The young man who was airlifted to a nearby hospital was never revived, we later found out. We have often wondered what could have happened to him. Finding the body of an electric ray (at least that's what we think it was) on the beach last weekend brought to mind the young man's demise. Somehow the connection of rays and a young man's sudden death made sense. Really? Death makes no sense. Neither does the wind, nor do the waves. Grace is nothing if not full of life, even in death.


  1. Hi W2W - we never know when our time is up or that of someone close - it's terrible when it happens to someone young and is so unexpected.

    Your story reminds us all that our life is of an unknown time - live it peacefully and to our best .. sadly we all struggle with this.

    Love the photos .. have happy days ahead .. cheers Hilary

  2. That's a huge fish SAM has! Such a sad post though to be nearby when a tragedy happens such as a young man dying. So sad.

  3. oh no! I've never heard of rays getting anyone in the Gulf. That's a terrible, sad story. :o(

    You're right unexpected things happen at the beach. I miss it so much~ <3

  4. Dear Walk2write,
    what a sad story - the poor young man might well have come in touch wth that fish and got an electric shock - and if you have a faint heart you might die. (I still think about that poisonous jelly fish this summer, where my daughter in law - a prize winning swimmer - could not move one arm, being out in the sea - shock and paralys for a while - we were near, otherwise, with someone unexperienced or elder person - one does not want to imagine).
    But on the other hand I don't want always be reminded of death to highten my gratitude - I am thankful, I know one can die any minute, but I enjoy what I have now.
    As to the music: Husband gives this term a lecture on 'elevator music' - for me this kind of music is ear pollution --- as those perfumes the put in the air of the big stores - a nuisance too.
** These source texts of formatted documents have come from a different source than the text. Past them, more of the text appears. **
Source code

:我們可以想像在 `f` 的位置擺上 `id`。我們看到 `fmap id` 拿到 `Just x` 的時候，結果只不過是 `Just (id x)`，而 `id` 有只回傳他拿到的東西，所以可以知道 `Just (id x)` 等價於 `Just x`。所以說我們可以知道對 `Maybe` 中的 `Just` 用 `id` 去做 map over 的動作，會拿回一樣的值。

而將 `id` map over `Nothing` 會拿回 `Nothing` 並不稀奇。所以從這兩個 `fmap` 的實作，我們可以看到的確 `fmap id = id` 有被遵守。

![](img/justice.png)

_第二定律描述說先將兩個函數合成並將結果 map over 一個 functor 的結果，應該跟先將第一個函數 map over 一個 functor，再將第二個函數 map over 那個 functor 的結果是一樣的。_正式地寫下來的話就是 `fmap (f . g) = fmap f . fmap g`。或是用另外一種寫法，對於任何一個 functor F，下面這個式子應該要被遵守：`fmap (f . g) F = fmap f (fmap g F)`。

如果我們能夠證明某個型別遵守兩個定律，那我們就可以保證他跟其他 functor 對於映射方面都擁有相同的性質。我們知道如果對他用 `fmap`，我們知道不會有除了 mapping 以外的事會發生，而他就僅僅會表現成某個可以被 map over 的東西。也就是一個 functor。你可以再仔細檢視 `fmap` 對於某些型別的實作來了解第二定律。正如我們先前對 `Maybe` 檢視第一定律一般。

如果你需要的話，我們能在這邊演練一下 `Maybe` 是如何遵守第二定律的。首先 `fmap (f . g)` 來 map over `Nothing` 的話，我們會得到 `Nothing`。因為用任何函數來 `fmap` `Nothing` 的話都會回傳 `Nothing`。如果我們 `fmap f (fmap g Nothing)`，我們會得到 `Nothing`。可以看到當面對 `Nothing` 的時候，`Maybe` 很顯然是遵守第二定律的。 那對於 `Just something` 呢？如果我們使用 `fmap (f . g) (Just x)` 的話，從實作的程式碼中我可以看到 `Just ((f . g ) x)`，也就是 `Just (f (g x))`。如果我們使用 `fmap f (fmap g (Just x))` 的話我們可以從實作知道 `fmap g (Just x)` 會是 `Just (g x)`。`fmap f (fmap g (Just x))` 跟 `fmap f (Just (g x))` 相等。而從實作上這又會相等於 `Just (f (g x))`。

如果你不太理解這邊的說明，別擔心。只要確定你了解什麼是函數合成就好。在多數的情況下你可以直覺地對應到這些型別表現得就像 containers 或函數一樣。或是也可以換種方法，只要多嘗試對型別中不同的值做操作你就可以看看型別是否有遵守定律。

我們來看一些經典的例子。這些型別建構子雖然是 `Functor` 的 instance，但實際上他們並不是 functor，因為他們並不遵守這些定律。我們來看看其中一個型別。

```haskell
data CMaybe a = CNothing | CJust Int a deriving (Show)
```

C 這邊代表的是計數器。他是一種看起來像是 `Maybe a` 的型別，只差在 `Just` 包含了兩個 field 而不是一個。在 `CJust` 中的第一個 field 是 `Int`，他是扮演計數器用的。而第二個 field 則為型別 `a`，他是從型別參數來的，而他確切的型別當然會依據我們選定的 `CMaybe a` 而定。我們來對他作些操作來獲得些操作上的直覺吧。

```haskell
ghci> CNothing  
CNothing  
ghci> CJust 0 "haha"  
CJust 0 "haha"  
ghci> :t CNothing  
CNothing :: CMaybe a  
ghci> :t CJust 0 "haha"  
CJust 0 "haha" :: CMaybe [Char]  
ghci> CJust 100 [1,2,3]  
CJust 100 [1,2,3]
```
  5. Such a thought-provoking post, W2W. Our family learned this lesson not quite two years ago when my niece's husband, a big, strapping guy who had just turned 40, died suddenly after getting a strange infection. It was so unexpected, and we all learned that you never know when death will come. Tim McGraw's song contains a lot of wisdom.

  6. That is a tragic story. Life is full of irony an unexpected twists. I shall be careful if I swim in Florida.

  7. What a powerful story. Tis a shame that we end up witnessing tragic moments as we walk this planet. But they sure do help us to be glad when joyful ones unfold. Peace and Hope

  8. How sorry for that young guy. His life was suddenly stopped without leaving him to live like he was dying. Who knows what life has in store for us, however, I'd not like to be too much worried about it and expect the unexpected.

  9. This post made me think of what fate/destiny is. I wonder if humans have any true control of their fate/destiny....I have had a couple of unexpected sad events so far. As Britta says, I'm thankful for "what I have now" and want to enjoy it. Thank you for this thought-provoking post!

  10. Death makes no sense......
    Yes, it can be anytime, anywhere.
    But I think there could be some connection between the two (the sting ray and the incident)
    But I am impressed by the quick response of the para medics.

  11. Expect the unexpected for sure. Losing a young son taught us that among other things....

  12. So sad when our lives brush up against tragedy. Even if we didn't know the young man, we still feel shock and sadness.

    Hope your family had a nice Thanksgiving.